Tilgungsvereinbarung Fortbildung Muster

Vermeidung von Vertragsfehlern " Specialist lawyer blog Entrepreneurs Investitionen nicht nur in den Maschinenpark, sondern auch in die Ausbildung ihrer Mitarbeiterinnen und Mitarbeitern. Um den neu ausgebildeten Arbeitnehmer nach der Fortbildung nicht gleich aus dem Wettbewerb zu holen, werden die angefallenen Aufwendungen durch einen Weiterbildungsvertrag mit einer Tilgungsklausel gern gesichert. Bei einer rechtssicheren Rückzahlungsvereinbarung sind die folgenden Aspekte zu berücksichtigen: Das Training muss dem Arbeitnehmer eine Geldleistung bieten, ihn nicht zu sehr an das Unternehmertum bindet, nicht durch ein erlaubtes Tilgungsereignis ausgelöscht werden und das alles in einem eindeutigen Wortlaut.

Mit Hilfe einer Faustregel kann festgestellt werden, ob Weiterbildung für den Arbeitnehmer von finanziellem Nutzen ist: Dann hat er sich einen finanziellen Vorsprung verschafft. Es handelt sich dabei um regelmäßige Schulungen, die mit einer Abschlussprüfung und einem anerkanntem Qualifikationsnachweis enden, wie z.B. Wirtschaftsprüfer, Rechtsexperte oder Meister. Eine Ausbildung ohne Qualifikationsnachweis kann nicht abgedeckt werden.

Durch eine Rückzahlungspflicht ist der Arbeitnehmer an das Unternehemen gebunden. Dabei ist klar, dass die Dauer der Verpflichtung in einem ausgewogenen Verhältnis zu den dem Auftraggeber entstehenden Aufwendungen steht. In regelmäßigen Abständen wurden die Mitarbeitenden zur Weiterqualifizierung von der Arbeitszeit frei. Erfolgt die Ausbildung nach der Arbeitszeit oder an Samstagen, müssen die Aufwendungen mit dem Bruttolohn des Arbeitnehmers abgeglichen werden, um eine angemessene Aufbewahrungsfrist festzulegen.

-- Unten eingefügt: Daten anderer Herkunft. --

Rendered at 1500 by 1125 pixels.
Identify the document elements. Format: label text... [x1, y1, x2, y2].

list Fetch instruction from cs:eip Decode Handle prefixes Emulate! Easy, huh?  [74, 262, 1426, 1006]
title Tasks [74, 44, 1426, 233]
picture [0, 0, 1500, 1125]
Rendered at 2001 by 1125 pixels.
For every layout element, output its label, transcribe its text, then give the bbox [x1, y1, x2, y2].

Eine Einigung ist nur dann zustande gekommen, wenn der Arbeitnehmer selbst die Befugnis hat, die Rückzahlungspflicht durch Bindung an das Unternehmen zu unterdrücken. Eine Beendigung aus betrieblichen Gründen kann daher nie ein Rückzahlungsgrund sein; hier liegen die Gründe im Bereich desgebers. Selbst bei einem Ausbildungsabbruch kann es Sinn machen, die anfallenden Aufwendungen zu sichern, z.B. wenn der Lehrgang aufgrund der Prüfungsverordnung nach dem Arbeitgeberwechsel wieder aufgenommen werden kann und die Untersuchung später lediglich durchgeführt wird.

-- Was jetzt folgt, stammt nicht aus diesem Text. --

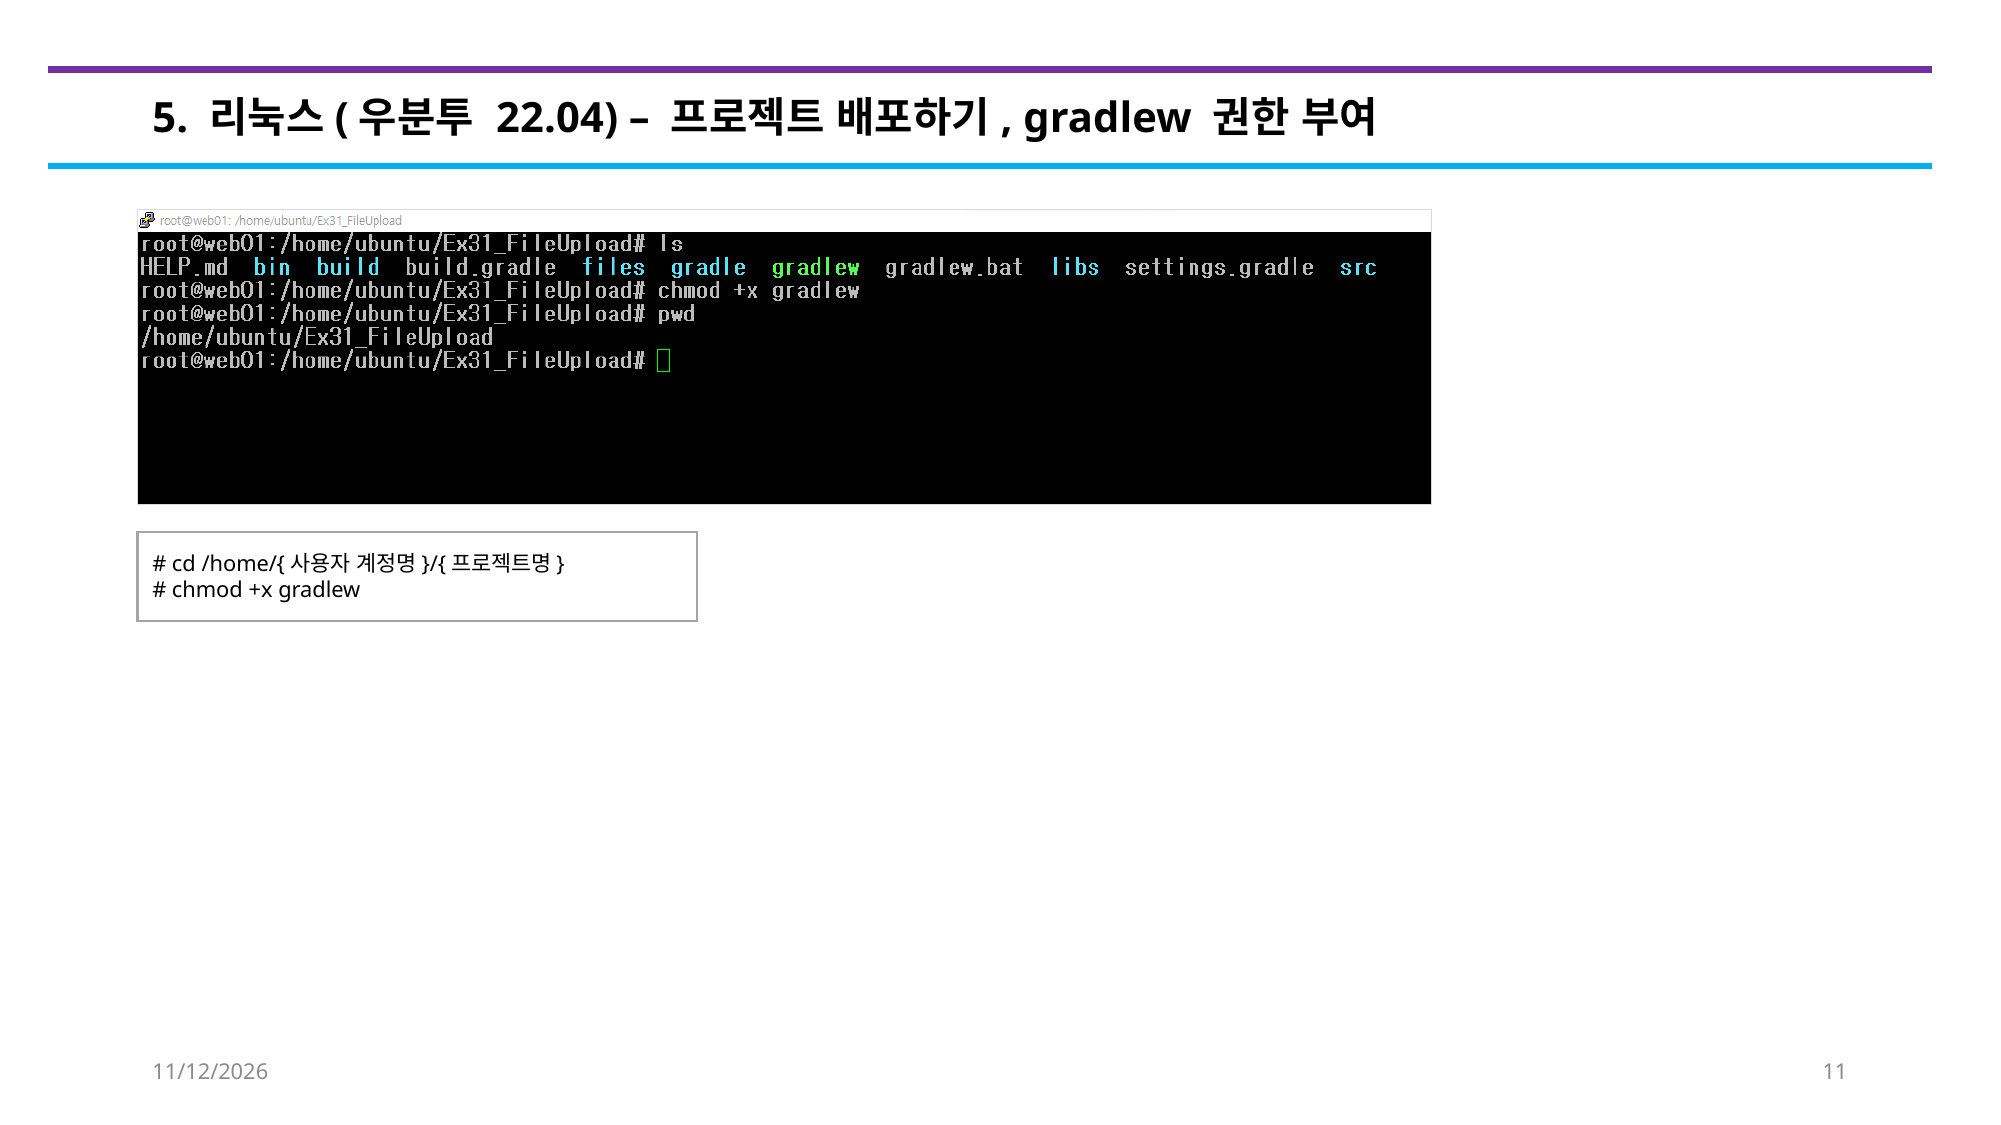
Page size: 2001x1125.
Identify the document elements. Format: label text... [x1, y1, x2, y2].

slide_number 11 [1412, 1042, 1863, 1103]
title 5. 리눅스(우분투 22.04) – 프로젝트 배포하기, gradlew 권한 부여 [137, 81, 1863, 156]
picture [137, 209, 1432, 505]
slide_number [137, 1042, 588, 1103]
text_box # cd /home/{사용자 계정명}/{프로젝트명} # chmod +x gradlew [136, 531, 698, 622]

Im Fallrecht gibt es eine deutliche Neigung, die Rückzahlungspflicht in Monatsschritten zu verringern. Der Vorschlag einer Teilzahlung kann mit hohem Aufwand Sinn machen, da sonst die Größe den Mitarbeiter de facto an einer persönlichen Mitteilung gehindert werden kann. Trainingsverträge mit Rückzahlungsverpflichtungen sind die Allgemeinen Bedingungen.